25-37. Effects of breast feeding on women. Throughout the evolutionary history of our species, women breast fed their young at least until they became pregnant again. This practice still occurs and contributes greatly to birth-spacing because of lactational amenorrhea. With sufficient nursing, there is an inhibition of ovulation. Slides 25-29 show pictures of women of the Kung-San Bushmen, traditionally hunter-gatherers. These people have been studied extensively by anthropologists as a model of our evolutionary past, though Western influences have become increasingly prominent in recent years. 25) Woman bending down to nurse her child of about 4. 26) Woman nursing a baby in a sling, in which babies can nurse at will, with an older child at her feet. 27) The ultimate shlep! Woman about 8 months pregnant on a gathering trip with a toddler on her shoulders. 28) Proud and happy-looking traditional Kung woman with her three well-spaced children. 29) Unhappy-looking, Westernized Kung woman (wearing a dress, standing in front of a hut) holding two closely-spaced young children. Westernization includes the introduction of artificial milk and palatable weaning foods, which reduces the baby's nursing time, which reduces the contraceptive benefits of lactation. Ovulation returns and the woman gets pregnant again, sooner than she would with traditional nursing.

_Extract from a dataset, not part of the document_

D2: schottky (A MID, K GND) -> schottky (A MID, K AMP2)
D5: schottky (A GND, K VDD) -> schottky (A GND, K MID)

30. Line graph shows cumulative % of women menstruating postpartum with no breast feeding (50% by 6 weeks), with Western-style breast feeding (early supplementation) (50% by 5 months), and with "natural lactation" (ad libitum for 1 year) (50% at 1 year).

31-35. In a sample of well-fed American breast feeding women from Boston between 3 and 46 months postpartum, Stern, Konner, Herman& Reichlin ('86) measured prolactin every hour for 24 hours, along with nursing times. We found that although mean prolactin (PRL) levels drop with time postpartum, they remain higher than those of nonlactating women for 2 or more years postpartum, longer than thought previously. Nursing duration is highly correlated with levels of PRL; the women with the longest durations of nursing per day remained amenorrheic (without menses) the longest. Several 24-hour patterns of PRL secretion show the fluctuations of this hormones with nursing and time of day. When the 6 women with the lowest durations of nursing per day (5 of whom were menstruating) were compared with the 6 women with the highest durations of nursing per day, the latter had much higher PRL, remained amenorrheic for close to 18 months, and were comparable in these ways to Kung women studied previously by Konner.

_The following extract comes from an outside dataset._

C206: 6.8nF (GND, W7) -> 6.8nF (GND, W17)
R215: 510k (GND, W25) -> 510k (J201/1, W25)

36-37. In a sample of bottle-feeding and breast-feeding women in the Rutgers-New Brunswick vicinity, Stern & Leiblum ('86) confirmed the big difference in onset of menstruation and further found that libido is depressed in the breast-feeding women. For example, it takes them longer to resume intercourse (coitus) postpartum. Also, among the breast-feeding women, the longer the nursing duration per day, the lower the coital frequency per week! This may be related to high levels of PRL and reduced levels of estradiol, but it may also be related to fatigue and other factors relevant to frequent nursing. In brief, nature (both behavior and endocrine function) means the mother to be more focused on the current baby, and less on producing another one!